→ Prompt
Could the records be returned exactly, with the pictures left out?

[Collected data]
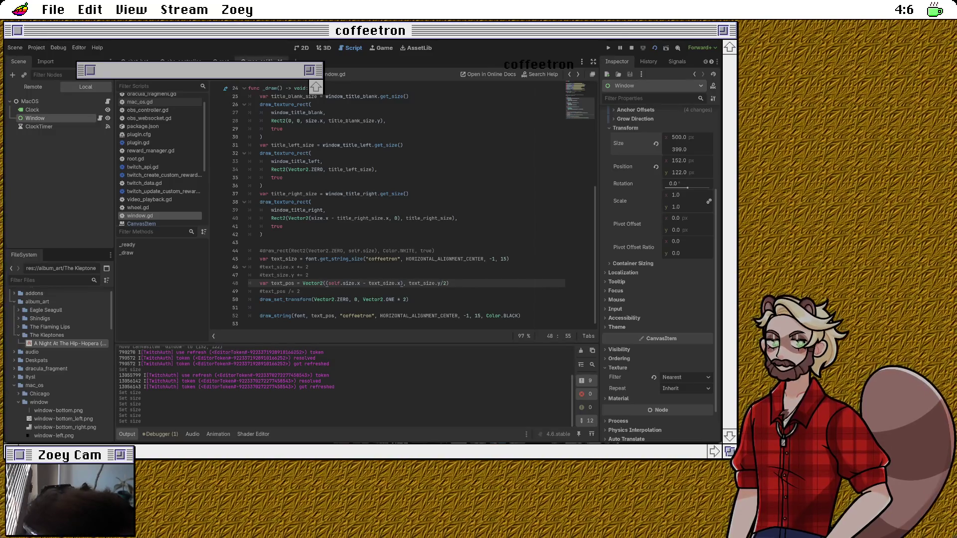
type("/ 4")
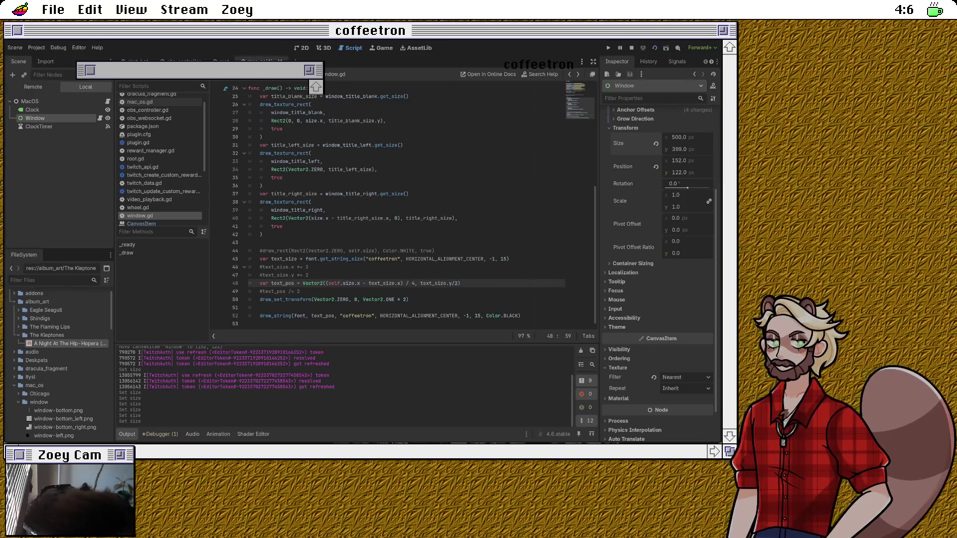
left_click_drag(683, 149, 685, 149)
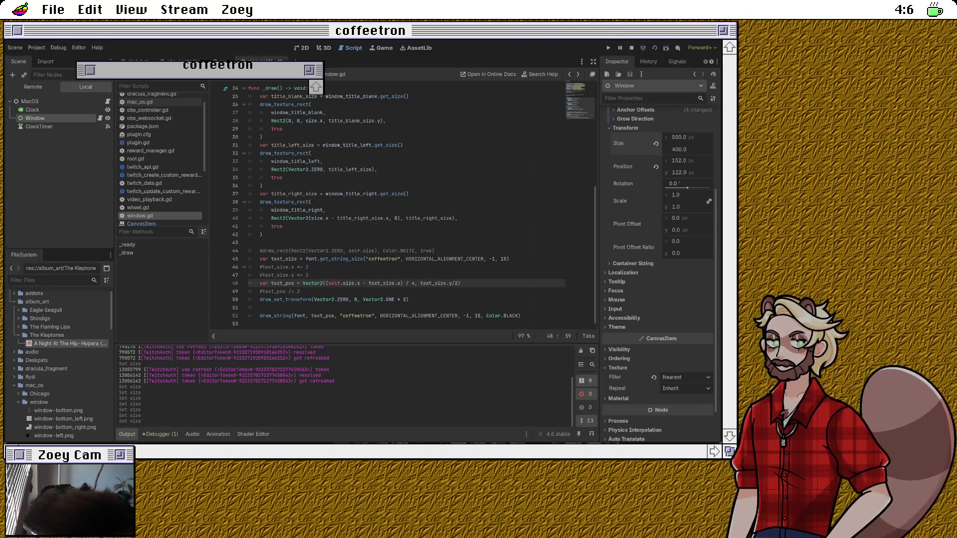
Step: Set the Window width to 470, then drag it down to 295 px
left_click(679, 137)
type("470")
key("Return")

→ Solution
type("/ 4")
left_click_drag(683, 149, 685, 149)
Step: Set the Window width to 470, then drag it down to 295 px
left_click(679, 137)
type("470")
key("Return")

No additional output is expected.